Collected data entries:
Segment Open

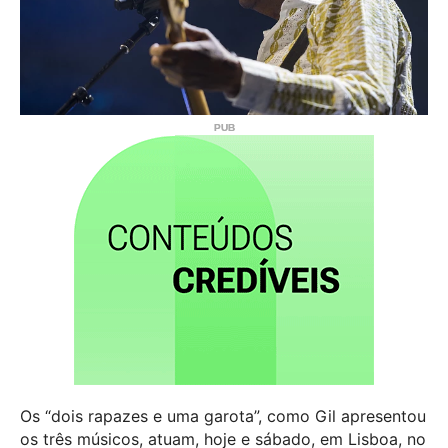
Os “dois rapazes e uma garota”, como Gil apresentou
os três músicos, atuam, hoje e sábado, em Lisboa, no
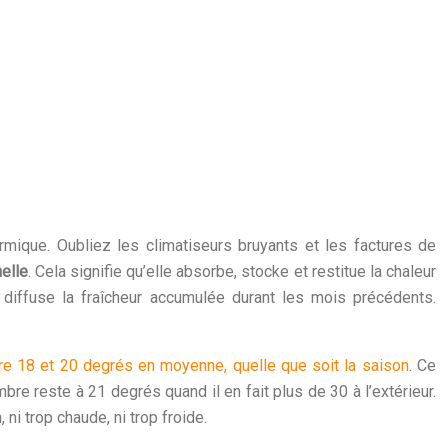
rmique. Oubliez les climatiseurs bruyants et les factures de
elle
. Cela signifie qu’elle absorbe, stocke et restitue la chaleur
 diffuse la fraîcheur accumulée durant les mois précédents.
re 18 et 20 degrés en moyenne, quelle que soit la saison
. Ce
re reste à 21 degrés quand il en fait plus de 30 à l’extérieur.
ni trop chaude, ni trop froide.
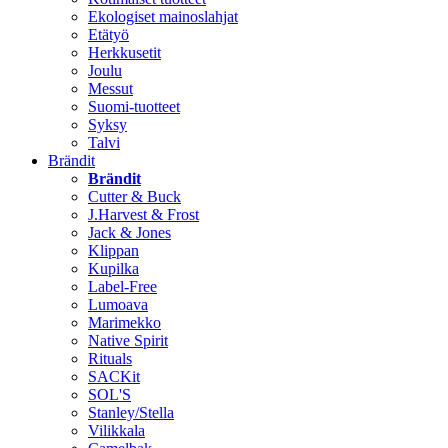
Ekologiset mainoslahjat
Etätyö
Herkkusetit
Joulu
Messut
Suomi-tuotteet
Syksy
Talvi
Brändit
Brändit
Cutter & Buck
J.Harvest & Frost
Jack & Jones
Klippan
Kupilka
Label-Free
Lumoava
Marimekko
Native Spirit
Rituals
SACKit
SOL'S
Stanley/Stella
Vilikkala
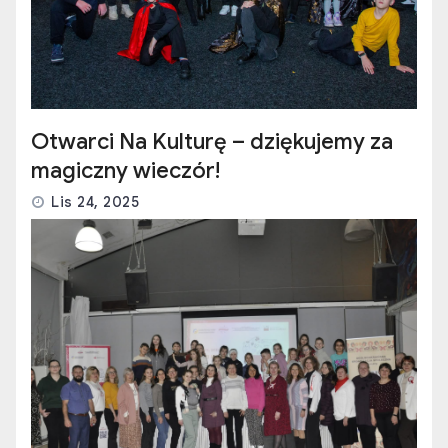
Otwarci Na Kulturę – dziękujemy za
magiczny wieczór!
Lis 24, 2025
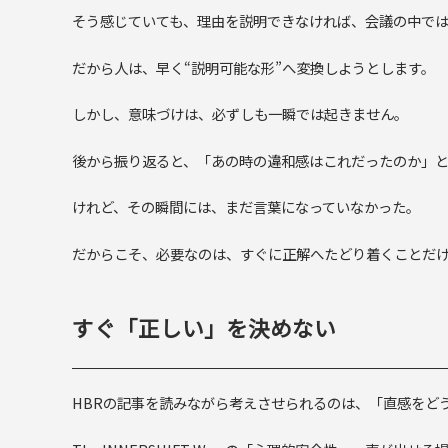
そう感じていても、理由を説明できなければ、会議の中で
だから人は、早く“説明可能な形”へ変換しようとします。
しかし、意味づけは、必ずしも一瞬では起きません。
後から振り返ると、「あの時の違和感はこれだったのか」
けれど、その瞬間には、まだ言葉になっていなかった。
だからこそ、必要なのは、すぐに正解へたどり着くことだ
すぐ「正しい」を決めない
HBRの記事を読みながら考えさせられるのは、「直感をど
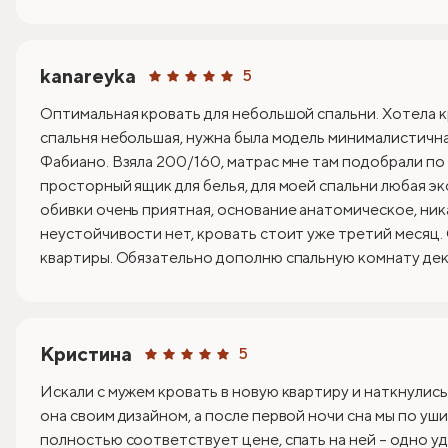
kanareyka
5
Оптимальная кровать для небольшой спальни. Хотела к
спальня небольшая, нужна была модель минималистична
Фабиано. Взяла 200/160, матрас мне там подобрали по
просторный ящик для белья, для моей спальни любая эк
обивки очень приятная, основание анатомическое, ник
неустойчивости нет, кровать стоит уже третий месяц.
квартиры. Обязательно дополню спальную комнату деко
Кристина
5
Искали с мужем кровать в новую квартиру и наткнулись
она своим дизайном, а после первой ночи сна мы по уши
полностью соответствует цене, спать на ней – одно уд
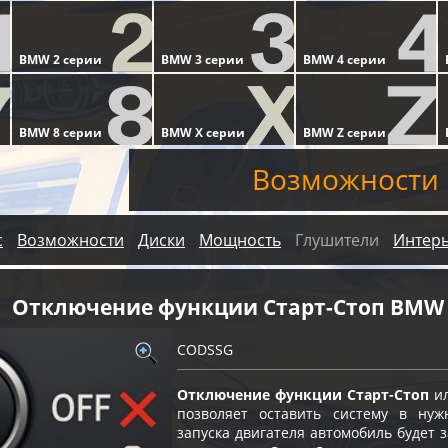
Возможности
с
Возможности
Диски
Мощность
Глушители
Интер
Отключение функции Старт-Cтоп BMW 
CODSSG
Отключение функции Старт-Стоп
ил
позволяет оставить систему в нуж
запуска двигателя автомобиль будет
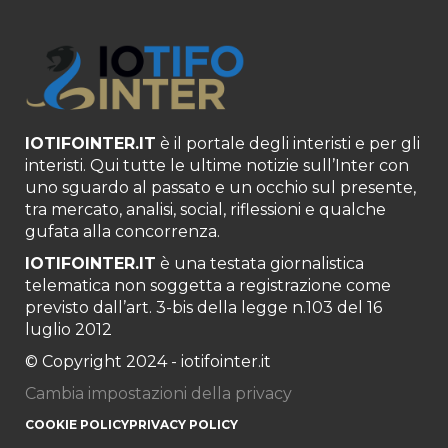
IOTIFOINTER.IT
è il portale degli interisti e per gli
interisti. Qui tutte le ultime notizie sull’Inter con
uno sguardo al passato e un occhio sul presente,
tra mercato, analisi, social, riflessioni e qualche
gufata alla concorrenza.
IOTIFOINTER.IT
è una testata giornalistica
telematica non soggetta a registrazione come
previsto dall’art. 3-bis della legge n.103 del 16
luglio 2012
© Copyright 2024 - iotifointer.it
Cambia impostazioni della privacy
COOKIE POLICY
PRIVACY POLICY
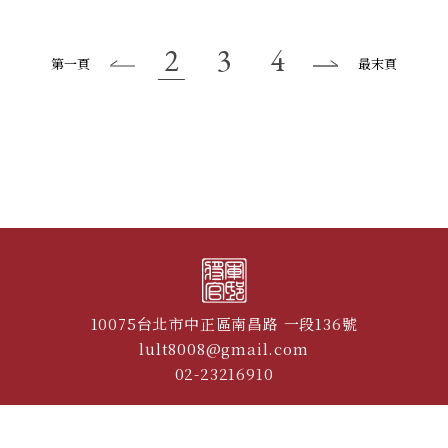
2
3
4
第一頁
最末頁
10075台北市中正區南昌路 一段136號
lult8008@gmail.com
02-23216910
© 2021 Gen. Sun Li-Jen Residence
Designed by M.A.K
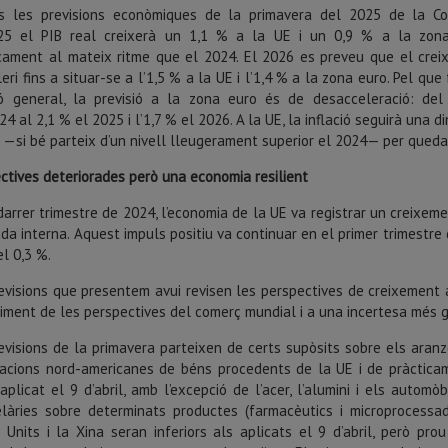
s les previsions econòmiques de la primavera del 2025 de la Com
25 el PIB real creixerà un 1,1 % a la UE i un 0,9 % a la zona
cament al mateix ritme que el 2024. El 2026 es preveu que el cre
leri fins a situar-se a l’1,5 % a la UE i l’1,4 % a la zona euro. Pel que 
ció general, la previsió a la zona euro és de desacceleració: de
24 al 2,1 % el 2025 i l’1,7 % el 2026. A la UE, la inflació seguirà una d
r —si bé parteix d’un nivell lleugerament superior el 2024— per queda
ctives deteriorades però una economia resilient
darrer trimestre de 2024, l’economia de la UE va registrar un creixemen
a interna. Aquest impuls positiu va continuar en el primer trimestre
el 0,3 %.
evisions que presentem avui revisen les perspectives de creixement 
liment de les perspectives del comerç mundial i a una incertesa més g
evisions de la primavera parteixen de certs supòsits sobre els aran
acions nord-americanes de béns procedents de la UE i de pràcticam
 aplicat el 9 d’abril, amb l’excepció de l’acer, l’alumini i els autom
làries sobre determinats productes (farmacèutics i microprocessa
 Units i la Xina seran inferiors als aplicats el 9 d’abril, però pr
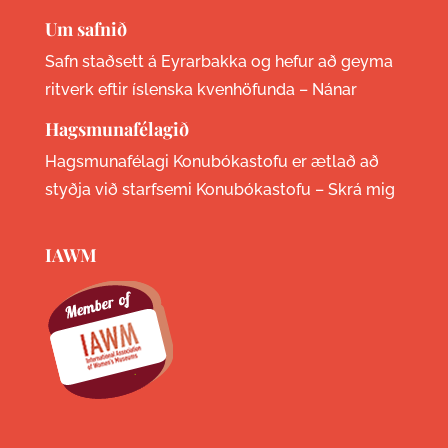
Um safnið
Safn staðsett á Eyrarbakka og hefur að geyma
ritverk eftir íslenska kvenhöfunda –
Nánar
Hagsmunafélagið
Hagsmunafélagi Konubókastofu er ætlað að
styðja við starfsemi Konubókastofu –
Skrá mig
IAWM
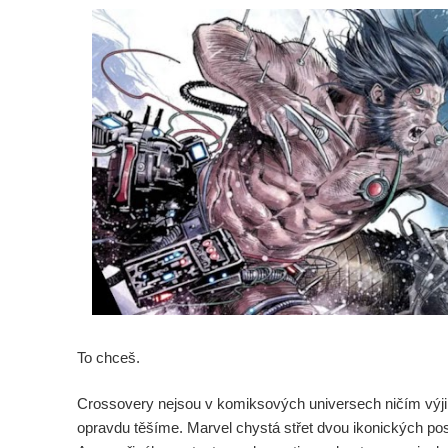
To chceš.
Crossovery nejsou v komiksových universech ničím výji
opravdu těšíme. Marvel chystá střet dvou ikonických pos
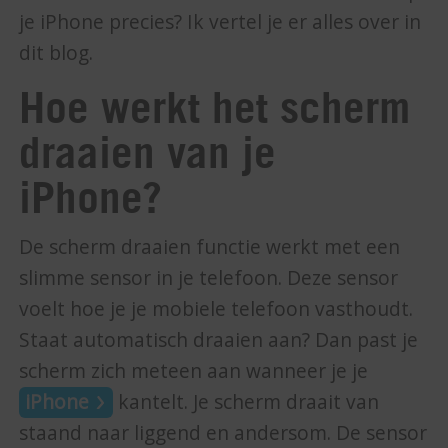
je iPhone precies? Ik vertel je er alles over in
dit blog.
Hoe werkt het scherm
draaien van je
iPhone?
De scherm draaien functie werkt met een
slimme sensor in je telefoon. Deze sensor
voelt hoe je je mobiele telefoon vasthoudt.
Staat automatisch draaien aan? Dan past je
scherm zich meteen aan wanneer je je
iPhone
kantelt. Je scherm draait van
staand naar liggend en andersom. De sensor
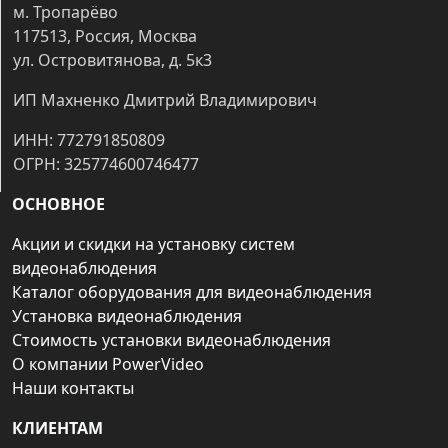
м. Тропарёво
117513, Россия, Москва
ул. Островитянова, д. 5к3
ИП Махненко Дмитрий Владимирович
ИНН: 772791850809
ОГРН: 325774600746477
ОСНОВНОЕ
Акции и скидки на установку систем
видеонаблюдения
Каталог оборудования для видеонаблюдения
Установка видеонаблюдения
Стоимость установки видеонаблюдения
О компании PowerVideo
Наши контакты
КЛИЕНТАМ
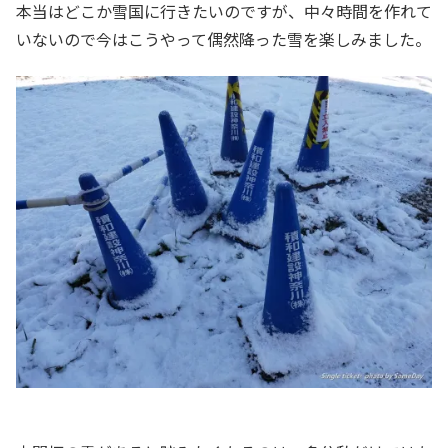
本当はどこか雪国に行きたいのですが、中々時間を作れて
いないので今はこうやって偶然降った雪を楽しみました。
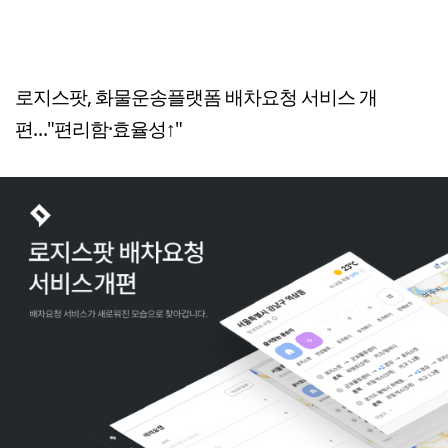
로지스팟, 화물운송플랫폼 배차요청 서비스 개
편…"편리함·효율성↑"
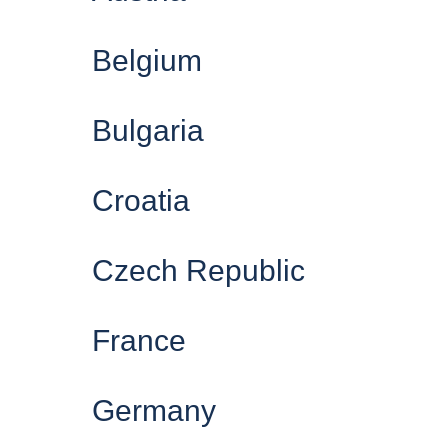
Belgium
Bulgaria
Croatia
Czech Republic
France
Germany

Segment Closed

Pick out each line of the data above that contains the word "Konubókastofu".

Response to the exercise:
Hagsmunafélagi Konubókastofu er ætlað að
styðja við starfsemi Konubókastofu –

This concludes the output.